##### Data provided #####
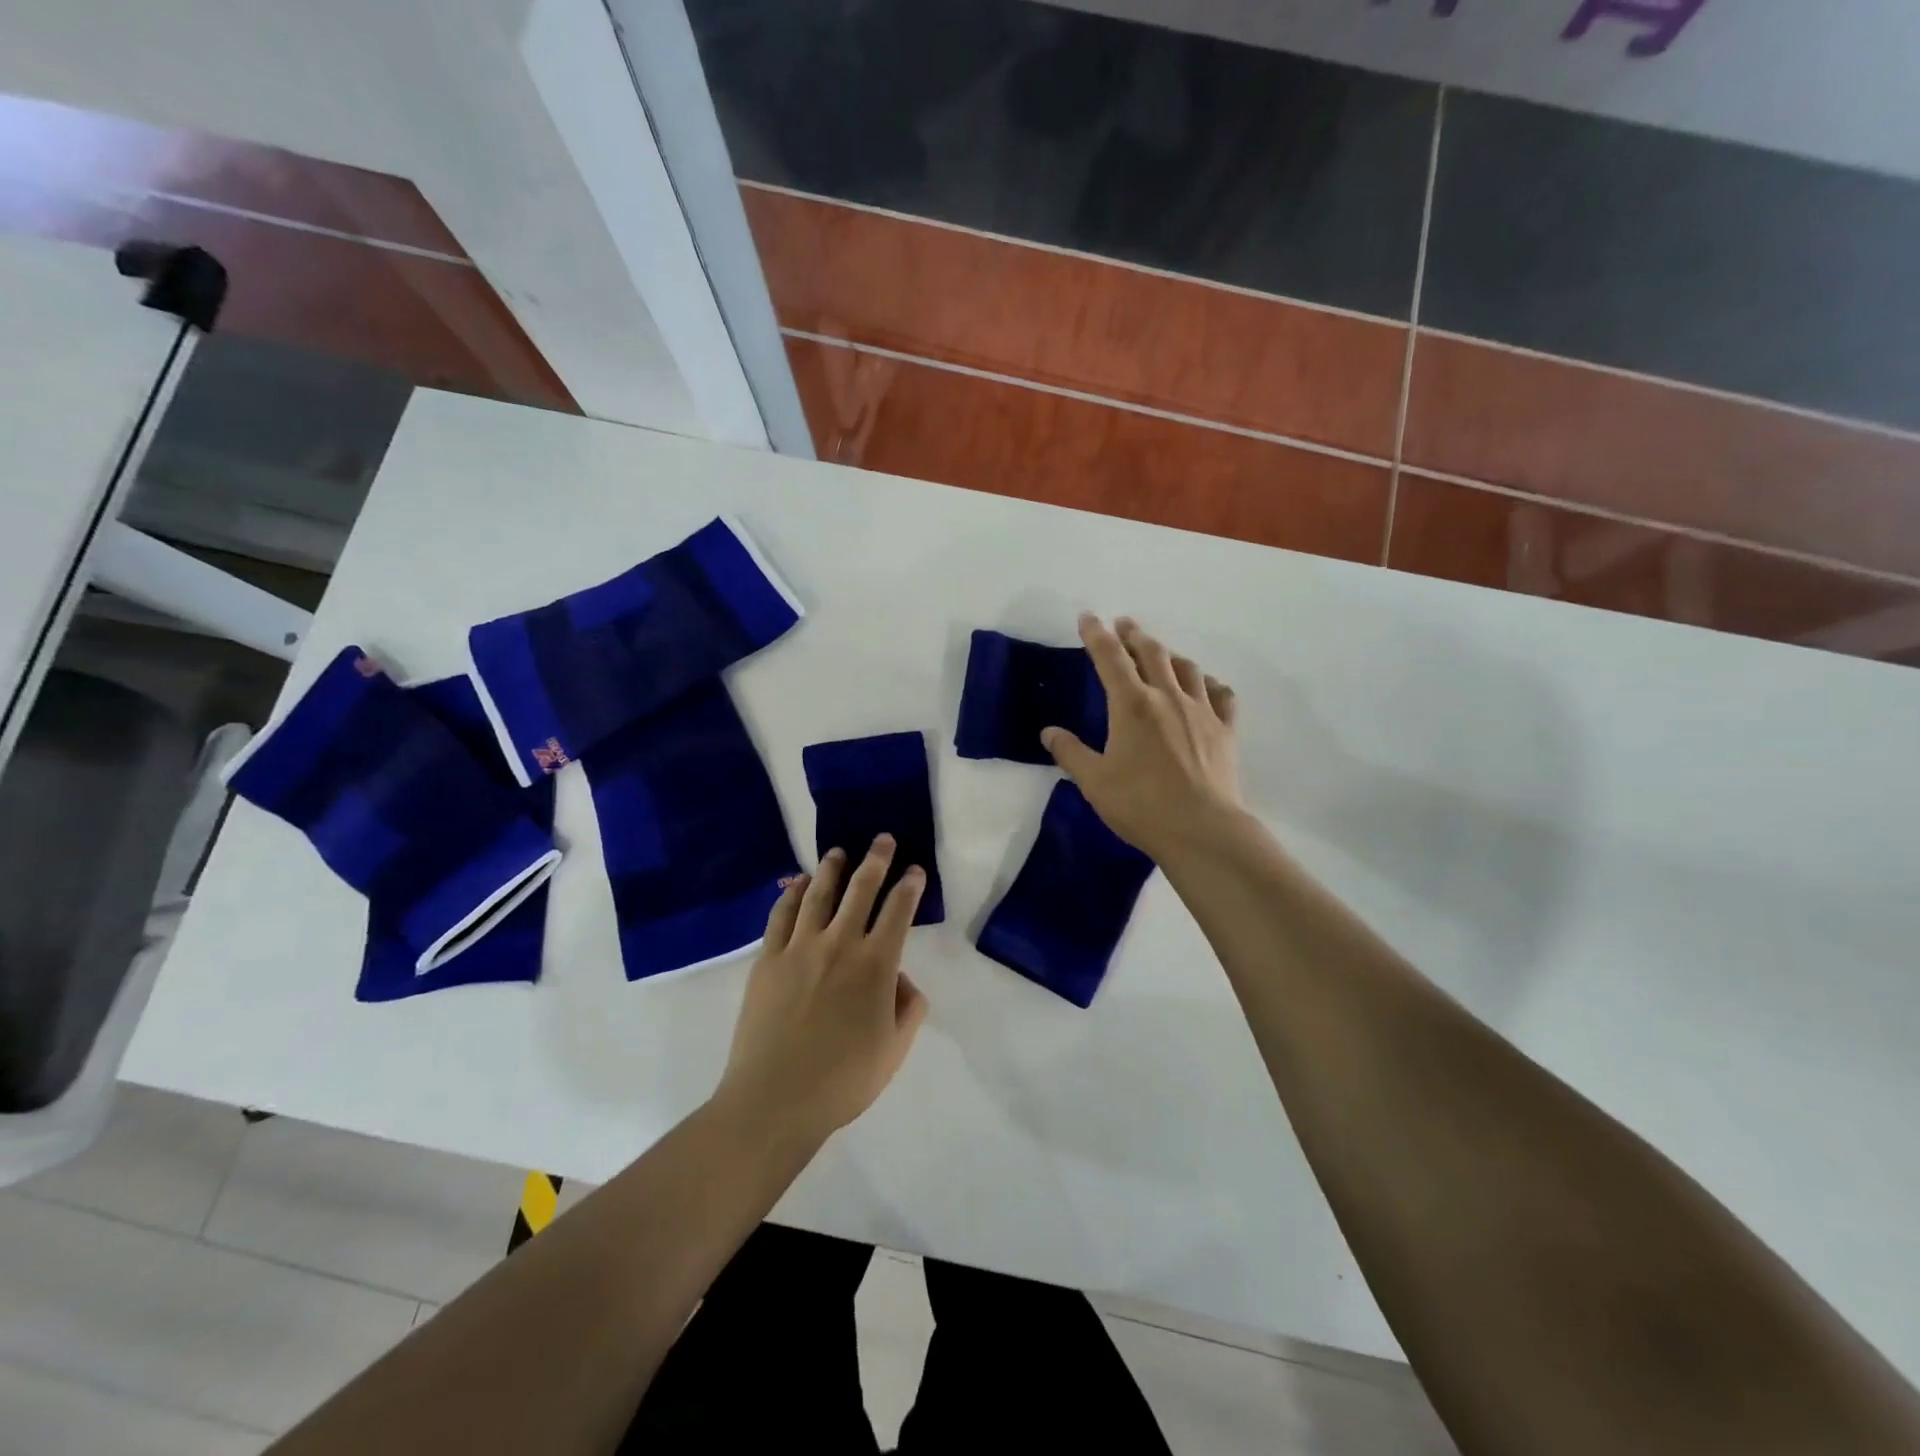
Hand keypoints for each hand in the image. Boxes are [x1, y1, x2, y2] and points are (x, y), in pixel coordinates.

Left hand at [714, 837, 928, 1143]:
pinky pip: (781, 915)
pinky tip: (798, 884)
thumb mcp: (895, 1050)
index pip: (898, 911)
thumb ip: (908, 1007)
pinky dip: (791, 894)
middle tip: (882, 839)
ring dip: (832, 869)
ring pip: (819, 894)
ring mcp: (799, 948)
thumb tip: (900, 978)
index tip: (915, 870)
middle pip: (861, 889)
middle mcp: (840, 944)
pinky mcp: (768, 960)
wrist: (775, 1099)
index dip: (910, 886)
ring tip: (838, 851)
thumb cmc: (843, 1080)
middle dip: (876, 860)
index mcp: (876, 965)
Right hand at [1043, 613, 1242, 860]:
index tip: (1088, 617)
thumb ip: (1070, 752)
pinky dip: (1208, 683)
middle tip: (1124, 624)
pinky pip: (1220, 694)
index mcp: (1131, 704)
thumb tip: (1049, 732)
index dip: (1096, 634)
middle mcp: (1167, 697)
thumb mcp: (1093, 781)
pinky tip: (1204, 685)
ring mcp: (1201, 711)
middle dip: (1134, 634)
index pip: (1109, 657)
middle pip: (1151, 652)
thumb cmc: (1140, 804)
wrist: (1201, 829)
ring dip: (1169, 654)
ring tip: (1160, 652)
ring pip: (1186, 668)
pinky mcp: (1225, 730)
#####
Task goal ▸
Write out the lines from the start of the material to the line with "middle pip: (861, 889)", inclusive and exactly. Skip the pictures.

Your solution ▸
Hand keypoints for each hand in the image. Boxes are [x1, y1, x2, y2] and points are (x, y), in pixel coordinates.

Left hand at [714, 837, 928, 1143]:
pinky pip: (781, 915)
pinky tip: (798, 884)
thumb mcp: (895, 1050)
index pip: (898, 911)
thumb ip: (908, 1007)
pinky dip: (791, 894)
middle tip: (882, 839)
ring dip: (832, 869)
ring pip: (819, 894)
ring mcp: (799, 948)
thumb tip: (900, 978)
index tip: (915, 870)
middle pip: (861, 889)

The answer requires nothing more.